Are ghostwritten attorney blogs unethical?
Some definitely think so. But the discussion has been limited to the confines of the current ethics rules that could not have anticipated the current state of online marketing. Are ghostwritten blogs unethical? It shouldn’t matter, because that’s the wrong conversation to be having in 2014.
Ghostwriting opponents generally cite rule 7.1, because they feel the practice constitutes a misrepresentation of fact in attorney advertising. The argument is that the attorney is misleading visitors by providing that she wrote the blog post. Such a misrepresentation could, hypothetically, mislead potential clients into believing the attorney has particular knowledge, skill, humor, or whatever else might be conveyed by a blog post.

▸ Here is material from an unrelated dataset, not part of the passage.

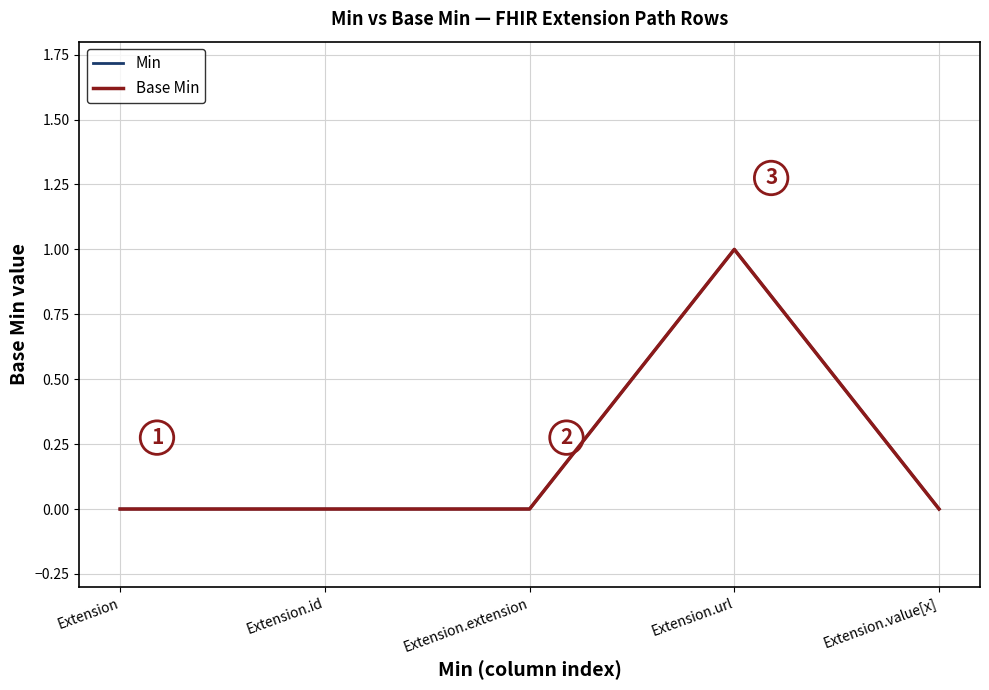

Count the number of data series in this chart.

2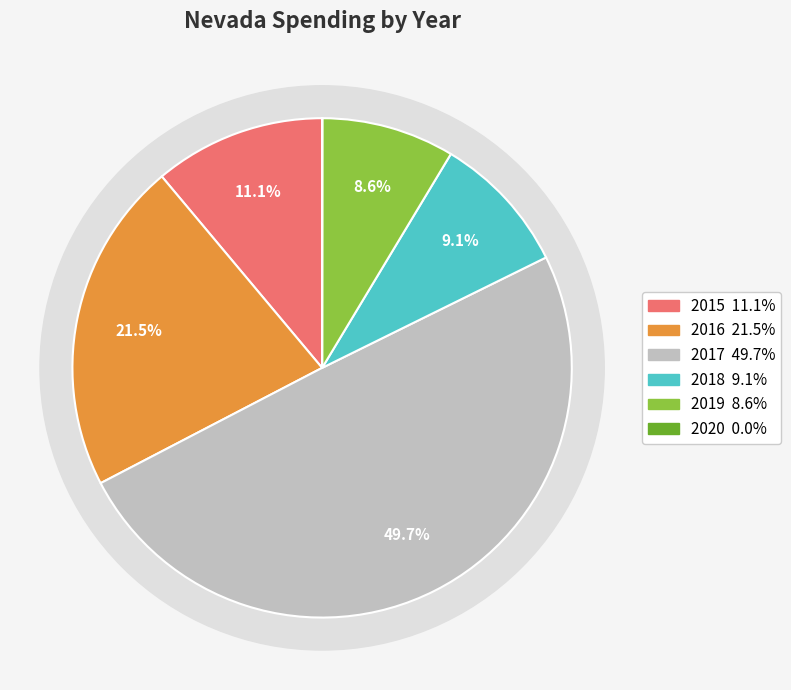

To the nearest percent, what is the difference between the largest and smallest slice percentages?

50%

Counter arguments include the fact that the attorney is still signing off on the content, that attorneys don’t write their own briefs, that attorneys are too busy, and that it’s already common practice for attorneys to outsource website copy. But again, this is the wrong conversation to be having.

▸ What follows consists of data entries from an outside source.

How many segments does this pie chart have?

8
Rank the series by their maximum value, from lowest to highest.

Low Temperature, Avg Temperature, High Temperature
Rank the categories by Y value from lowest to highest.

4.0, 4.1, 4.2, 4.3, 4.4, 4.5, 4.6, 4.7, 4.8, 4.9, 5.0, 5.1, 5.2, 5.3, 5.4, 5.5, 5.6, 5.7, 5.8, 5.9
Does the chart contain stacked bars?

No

The arguments and counterarguments shouldn’t matter, because everyone involved is trying to fit a square peg into a round hole.
It’s no secret. Attorneys generally hire ghostwriters for a single purpose; they want more content to drive more business to their firm. If they want to blog for fun (and not for business), they will. And many attorneys do this successfully and have created many interesting blogs to follow.
But as long as online marketing success is measured by organic ranking, impressions, traffic, and conversions, attorneys will continue to play into what the search engines want. That happens to be a lot of quality, shareable content.
Now I know some will respond that attorneys can find time to blog, and this is true for a great number of attorneys who have built successful practices around content they wrote themselves. Unfortunately, every attorney isn’t in that position. What sacrifices have to be made? At what point will an attorney’s practice and/or quality of life suffer due to the increasing demands of online marketing?
This is not the first time that I’ve said the ABA and many state bars appear a little out-of-touch with the whole SEO, social media, and online marketing thing. I understand the rationale behind model rule 7.1, but it just doesn’t work like that anymore.
Before the internet, you had the phonebook. And if you were lucky, you had outdoor advertising or maybe even a TV ad. But mostly, you had the phonebook (and referrals). The phonebook is easy. Sure, you can pay a little more for a bigger ad or even take out a full-page ad, but the phonebook was still the phonebook. The playing field was controlled and stayed the same until the next phonebook.
Search engine marketing is active. It’s ongoing. If you don’t play, you lose. You don’t get to renew your ranking every year or pay for that single TV ad that runs for a decade. Law firms have to produce content; they have to engage their target audience. Attorneys must keep giving visitors a reason to visit their websites. And when you’re chasing a moving target where everyone is vying for #1, time off could be time lost to a competitor.
Discussions about ghostwriting and rule 7.1, while perfectly understandable, ignore the fact that these rules don’t take into account the reality of online attorney advertising. Yes, ghostwritten blogs posts are not written by the attorney. But forget the arguments and counterarguments, the rules have to adapt. The practice isn’t going anywhere, so it’s time to discuss how states can give realistic direction on ghostwriting.
The internet is a different arena with different rules, regardless of what ethics rules may or may not say. And ghostwriting is only one of many issues. The legal industry has to adapt.